Britain, she added, seemed to be “trying to wrangle the last bits of sovereignty from the E.U.”
Tuesday’s speech follows months of tension over impediments to trade between Britain and Northern Ireland, including the flow of some goods like chilled meats, a rift that became known as the “sausage wars.” In recent days that gave way to open sniping during which the Irish foreign minister, Simon Coveney, questioned whether Britain actually wanted an agreement, and Mr. Frost accused his European counterparts of refusing to listen.
Britain argues that the protocol is being implemented in an unnecessarily heavy handed way, while European officials accuse Mr. Johnson of breaking an agreement he made himself.

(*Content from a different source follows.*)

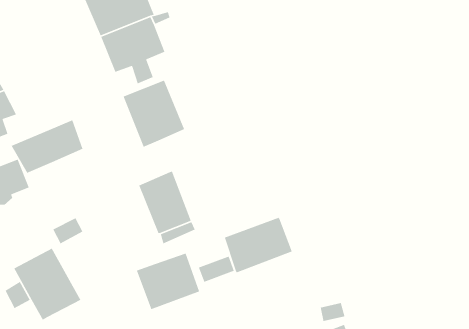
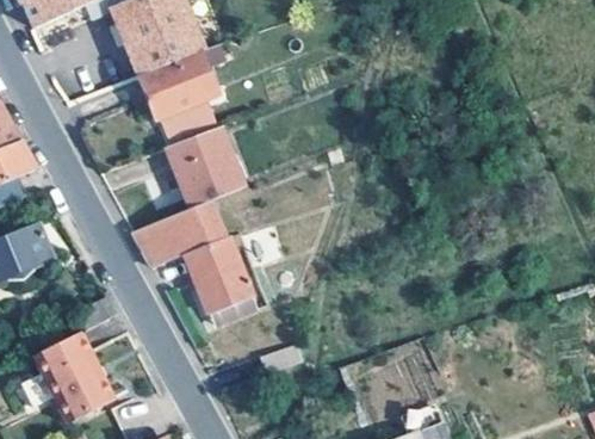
building: [10,119,84,174] -> [134,202,223,268]
building: [224,217,293,273] -> none
building: [136,253,200,310] -> none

Answering questions after his address on Tuesday, Mr. Frost said that when Britain agreed to the protocol, it knew it was taking a risk. “We hoped that we were wrong and that the protocol would work,” he said. “It turned out we were right.”
For its part the European Union has repeatedly rejected Britain’s calls for a renegotiation of the agreement. It particularly opposes the removal of the Court of Justice of the European Union, based in Luxembourg and the bloc’s highest court, as the final arbiter of disputes.
Responding on Monday to excerpts from the speech that were released on Saturday for the British media, the spokesman for the E.U. Commission, Eric Mamer, described London’s demand to remove the court as unacceptable and “ground that we have covered a million times.”
Brussels often emphasizes that this British government signed the deal, which Mr. Frost himself negotiated, and which is now international law.
Another commission spokesman, Daniel Ferrie, said that oversight of European courts was essential to provide legal coherence and a functioning business environment throughout the single market.
Removing the court, Mr. Ferrie said, “would effectively mean cutting Northern Ireland off from the E.U.’s single market and related opportunities.”
On Wednesday, the commission will make proposals to smooth implementation of the protocol. Those measures are expected to include easing of food and plant safety checks to soften restrictions on trade in chilled meat from Britain into Northern Ireland. It may also ease some customs checks and checks on the supply of medicines.
The commission will also propose some ideas on how to engage citizens, business owners and politicians from Northern Ireland in oversight of the deal.
But Mr. Frost’s intervention suggests that such concessions will hardly be sufficient, setting the scene for several weeks of tense negotiation.
Ms. Hayward said that the risk for Northern Ireland was that Mr. Frost’s approach would do little to reassure the unionist community about the security of their place in the United Kingdom, while raising unrealistic expectations about the prospects of a completely new agreement.
“If you were to prioritize the peace process above all else when you are approaching the matter of the protocol and talks with the E.U., you wouldn’t go about it the way the British government has gone about it,” she added.
Stephen Castle reported from London and Steven Erlanger from Brussels.